» YOUR INSTRUCTIONS: Your output should be the exact lines from the start of the data through the line containing "How many more", with no pictures.

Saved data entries
# # # # # # #

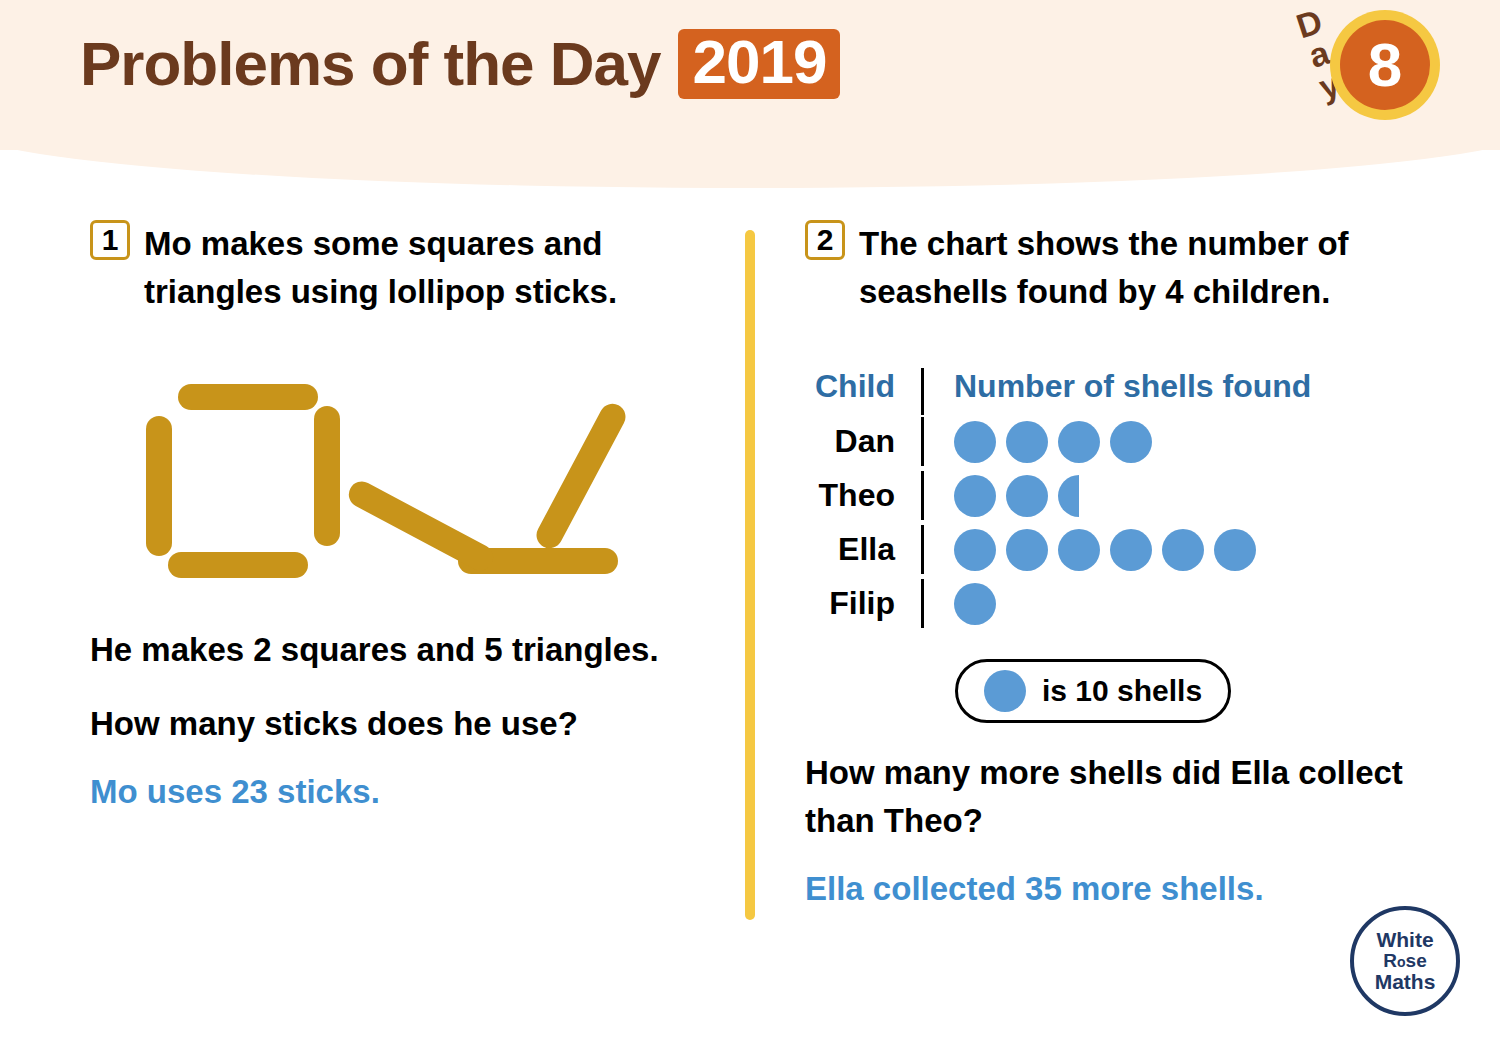Problems of the Day 2019
D
a
y
8
1
Mo makes some squares and triangles using lollipop sticks.
He makes 2 squares and 5 triangles.
How many sticks does he use?
Mo uses 23 sticks.
2
The chart shows the number of seashells found by 4 children.
Child
Number of shells found
Dan
Theo
Ella
Filip
is 10 shells
How many more shells did Ella collect than Theo?
Ella collected 35 more shells.
White Rose Maths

# # # # # # #

» TASK RESPONSE:
Problems of the Day 2019
D
a
y
8
1
Mo makes some squares and triangles using lollipop sticks.
He makes 2 squares and 5 triangles.
How many sticks does he use?
Mo uses 23 sticks.
2
The chart shows the number of seashells found by 4 children.
Child
Number of shells found
Dan
Theo
Ella
Filip
is 10 shells
How many more shells did Ella collect than Theo?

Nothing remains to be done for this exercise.